Multi-body rope approach for grid shells

Throughout history, the building and construction industry has undergone tremendous transformations by introducing new innovative architectural designs to meet different needs like internal distribution flexibility. For example, free forms have been widely used for large span roofing constructions in double-curved shells and domes. Consequently, grid shells – structural components with a single thin layer and relatively smaller thickness, also offer unique results in terms of aesthetic and structural requirements. With the rapid advances in building technology, novel structural designs have attracted a combination of new shapes and free-form architectures coupled with effective structural optimization methods.

The design of grid shell structures has positively influenced the contributions of designers and structural engineers for ages. Over the past decades, different physical and mathematical-based methods have been used to find the optimal shapes of shallow grid shells and minimize some inherent design challenges like internal stresses and bending moments inside the resisting elements. Today, however, the focus is on computer simulation and modelling. The available commercial software is suited for structural analysis and shape optimization of grid shell structures. Nevertheless, the solution to problems related to large displacements and structural-form finding has not been fully achieved. This becomes more challenging in situations where a discrete number of nodes and continuous shapes have to be determined.

To address this issue, Professor Amedeo Manuello from Politecnico di Torino in Italy proposed an original approach for the form-finding of quadrangular grid shells. The multi-body rope approach (MRA) consisted of masses connected by extensive ropes with a slack coefficient (sc) and degree of constraint conditions. This is an extension of the original idea previously presented by the author. His main objectives were to obtain different shapes and evaluate the effects of imperfection sensitivity. The work is published in the research journal, Engineering structures.

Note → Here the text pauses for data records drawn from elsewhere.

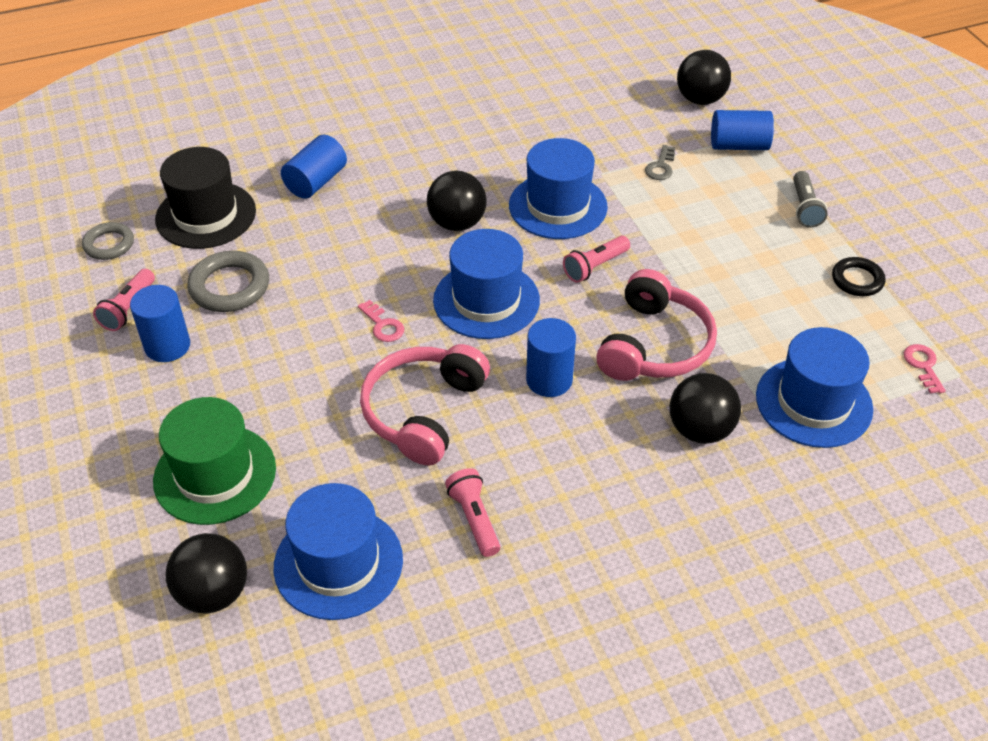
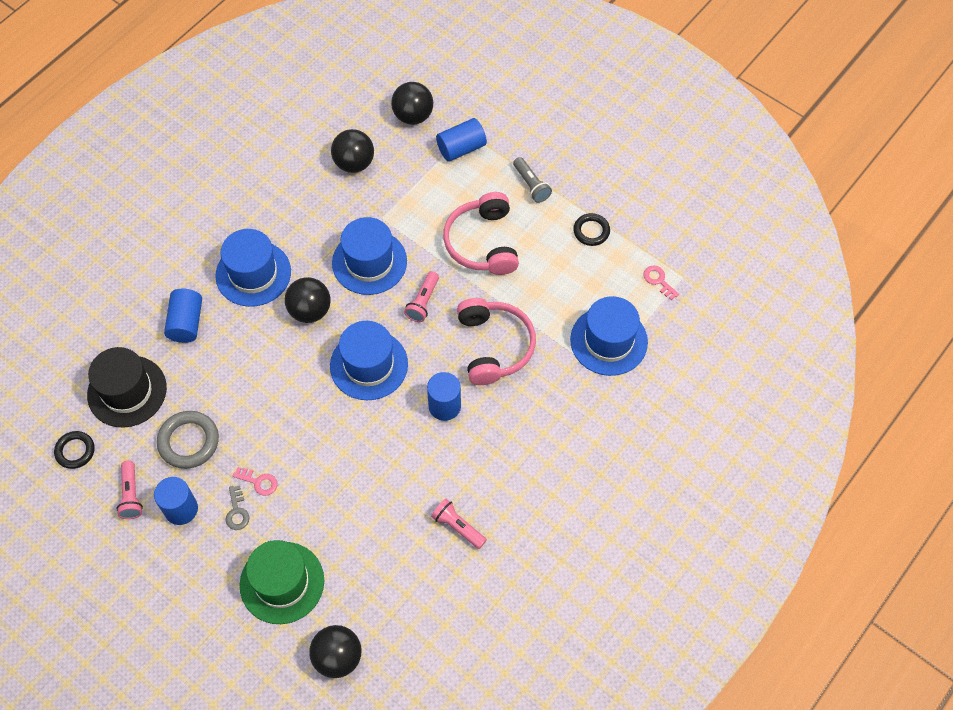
camera: 30 degrees left, 15 degrees up
(109, 244) = (75, 451): grey ring -> black ring
(338, 563) = (397, 598): blue hat -> blue hat (253, 273)
(383, 325) = (313, 419): pink key -> pink key (259, 482)
(424, 412) = (382, 470): pink headphones -> pink headphones (483, 242)
(661, 166) = (419, 193): grey key -> grey key (237, 511)
(700, 430) = (553, 395): black ball -> black ball (354, 163)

In his approach, loads were considered input of a step-by-step analysis for both the two- and three-dimensional systems. The static configuration of the hanging masses constituted a large number of variables, which were numerically solved through Runge-Kutta’s solution method, allowing the definition of the structural configuration as a reversed model corresponding to the final step of the hanging net. Additionally, a calculation procedure based on a combination of the dynamic numerical model and geometric model built using non-uniform rational basis-splines (NURBS) surfaces was presented for roofs with a larger number of nodes. Three circular grid shells were defined by varying the slack coefficient and analyzed in the absence and presence of the geometrical imperfections. Finally, the numerical results were experimentally validated.

The author found that the combined procedure was more accurate, less time-consuming, and allowed obtaining good results than simulations of complex forms where form-finding was obtained for grids with initial conditions very far away from the optimal shape. At lowering degrees (R/h) of 3.3 and Eulerian slenderness (λ) of 100, the structure exhibited snap-through collapse behavior without imperfections and nonlinear bifurcation under the effect of asymmetric imperfection pattern. For the same λ and R/h of 5, the structure exhibited tension stiffness and snap-back instability behaviors in the absence and presence of imperfections, respectively. For further increase in the R/h ratio to 10, the influence f shallowness ratio on the structural behavior was evidenced.

In summary, Professor Manuello study successfully reported an original multi-body model approach based on dynamic numerical simulation for form-finding and evaluation of imperfection sensitivity. The problem of coupled instability was also analyzed for different lowering degrees. Through the models, grids with different heights were achieved, and their stability conditions were successfully evaluated. Due to the coupled instability and effects of the imperfection sensitivity, the collapse was considered a potential possibility. Numerical results agreed with the experimental results. In a statement to Advances in Engineering, Professor Manuello stated that the study insights would enable further research into form-finding that would lead to the innovation of new architectural designs for modern society.